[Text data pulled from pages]
-------

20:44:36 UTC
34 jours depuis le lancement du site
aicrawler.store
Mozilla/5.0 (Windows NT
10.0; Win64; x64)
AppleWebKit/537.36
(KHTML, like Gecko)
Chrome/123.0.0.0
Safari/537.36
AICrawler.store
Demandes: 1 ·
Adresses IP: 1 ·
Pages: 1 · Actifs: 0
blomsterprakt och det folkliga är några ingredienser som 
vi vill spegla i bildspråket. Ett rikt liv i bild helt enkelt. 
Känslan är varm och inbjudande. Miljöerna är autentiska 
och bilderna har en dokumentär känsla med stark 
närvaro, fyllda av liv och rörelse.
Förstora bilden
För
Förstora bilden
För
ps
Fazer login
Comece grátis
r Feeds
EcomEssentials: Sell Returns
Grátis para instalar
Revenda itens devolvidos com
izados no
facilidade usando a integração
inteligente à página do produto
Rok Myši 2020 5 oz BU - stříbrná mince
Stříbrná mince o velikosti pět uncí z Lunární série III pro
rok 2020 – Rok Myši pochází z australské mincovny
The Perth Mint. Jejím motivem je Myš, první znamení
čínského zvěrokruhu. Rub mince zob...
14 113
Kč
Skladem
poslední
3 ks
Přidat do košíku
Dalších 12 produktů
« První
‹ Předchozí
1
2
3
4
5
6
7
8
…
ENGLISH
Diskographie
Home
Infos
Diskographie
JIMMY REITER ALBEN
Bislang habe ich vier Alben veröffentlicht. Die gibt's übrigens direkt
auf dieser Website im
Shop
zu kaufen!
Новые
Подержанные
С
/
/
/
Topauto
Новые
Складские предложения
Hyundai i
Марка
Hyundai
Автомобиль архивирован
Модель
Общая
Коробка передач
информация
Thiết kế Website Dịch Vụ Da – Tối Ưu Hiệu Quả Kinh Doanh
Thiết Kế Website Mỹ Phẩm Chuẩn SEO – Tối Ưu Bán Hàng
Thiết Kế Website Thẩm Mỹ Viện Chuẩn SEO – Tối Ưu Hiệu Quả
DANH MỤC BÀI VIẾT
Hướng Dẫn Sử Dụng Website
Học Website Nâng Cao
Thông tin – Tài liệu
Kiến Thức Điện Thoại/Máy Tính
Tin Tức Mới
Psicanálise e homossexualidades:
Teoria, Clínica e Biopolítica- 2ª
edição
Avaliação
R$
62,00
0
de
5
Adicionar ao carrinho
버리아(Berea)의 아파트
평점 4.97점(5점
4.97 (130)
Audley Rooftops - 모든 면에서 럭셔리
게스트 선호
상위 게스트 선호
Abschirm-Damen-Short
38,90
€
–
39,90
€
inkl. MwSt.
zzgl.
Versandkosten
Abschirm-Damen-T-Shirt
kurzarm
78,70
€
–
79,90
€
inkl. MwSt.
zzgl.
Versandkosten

-------

Reproduce every line of the data above word for word, keeping the original order.

20:44:36 UTC
34 jours depuis le lancement du site
aicrawler.store
Mozilla/5.0 (Windows NT
10.0; Win64; x64)
AppleWebKit/537.36
(KHTML, like Gecko)
Chrome/123.0.0.0
Safari/537.36
AICrawler.store
Demandes: 1 ·
Adresses IP: 1 ·
Pages: 1 · Actifs: 0
blomsterprakt och det folkliga är några ingredienser som 
vi vill spegla i bildspråket. Ett rikt liv i bild helt enkelt. 
Känslan är varm och inbjudande. Miljöerna är autentiska 
och bilderna har en dokumentär känsla med stark 
närvaro, fyllda av liv och rörelse.
Förstora bilden
För
Förstora bilden
För
ps
Fazer login
Comece grátis
r Feeds
EcomEssentials: Sell Returns
Grátis para instalar
Revenda itens devolvidos com
izados no
facilidade usando a integração
inteligente à página do produto
Rok Myši 2020 5 oz BU - stříbrná mince
Stříbrná mince o velikosti pět uncí z Lunární série III pro
rok 2020 – Rok Myši pochází z australské mincovny
The Perth Mint. Jejím motivem je Myš, první znamení
čínského zvěrokruhu. Rub mince zob...
14 113
Kč
Skladem
poslední
3 ks
Přidat do košíku
Dalších 12 produktů
« První
‹ Předchozí
1
2
3
4
5
6
7
8
…
ENGLISH
Diskographie
Home
Infos
Diskographie
JIMMY REITER ALBEN
Bislang habe ich vier Alben veröffentlicht. Die gibt's übrigens direkt
auf dieser Website im
Shop
zu kaufen!
Новые
Подержанные
С
/
/
/
Topauto
Новые
Складские предложения
Hyundai i
Марка
Hyundai
Автомобиль архивирован
Модель
Общая
Коробка передач
информация
Thiết kế Website Dịch Vụ Da – Tối Ưu Hiệu Quả Kinh Doanh
Thiết Kế Website Mỹ Phẩm Chuẩn SEO – Tối Ưu Bán Hàng
Thiết Kế Website Thẩm Mỹ Viện Chuẩn SEO – Tối Ưu Hiệu Quả
DANH MỤC BÀI VIẾT
Hướng Dẫn Sử Dụng Website
Học Website Nâng Cao
Thông tin – Tài liệu
Kiến Thức Điện Thoại/Máy Tính
Tin Tức Mới
Psicanálise e homossexualidades:
Teoria, Clínica e Biopolítica- 2ª
edição
Avaliação
R$
62,00
0
de
5
Adicionar ao carrinho
버리아(Berea)의 아파트
평점 4.97점(5점
4.97 (130)
Audley Rooftops - 모든 면에서 럭셔리
게스트 선호
상위 게스트 선호
Abschirm-Damen-Short
38,90
€
–
39,90
€
inkl. MwSt.
zzgl.
Versandkosten
Abschirm-Damen-T-Shirt
kurzarm
78,70
€
–
79,90
€
inkl. MwSt.
zzgl.
Versandkosten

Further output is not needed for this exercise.